## Start MATERIAL FOR THIS TASK
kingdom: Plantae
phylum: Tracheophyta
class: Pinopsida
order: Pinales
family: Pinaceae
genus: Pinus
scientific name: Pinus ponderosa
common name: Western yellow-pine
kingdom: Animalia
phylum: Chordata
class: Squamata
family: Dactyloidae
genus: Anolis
## End MATERIAL FOR THIS TASK
— TASK INSTRUCTIONS —
Quote every line of the entries above word for word and in the same order.

— OUTPUT —
kingdom: Plantae
phylum: Tracheophyta
class: Pinopsida
order: Pinales
family: Pinaceae
genus: Pinus
scientific name: Pinus ponderosa
common name: Western yellow-pine
kingdom: Animalia
phylum: Chordata
class: Squamata
family: Dactyloidae
genus: Anolis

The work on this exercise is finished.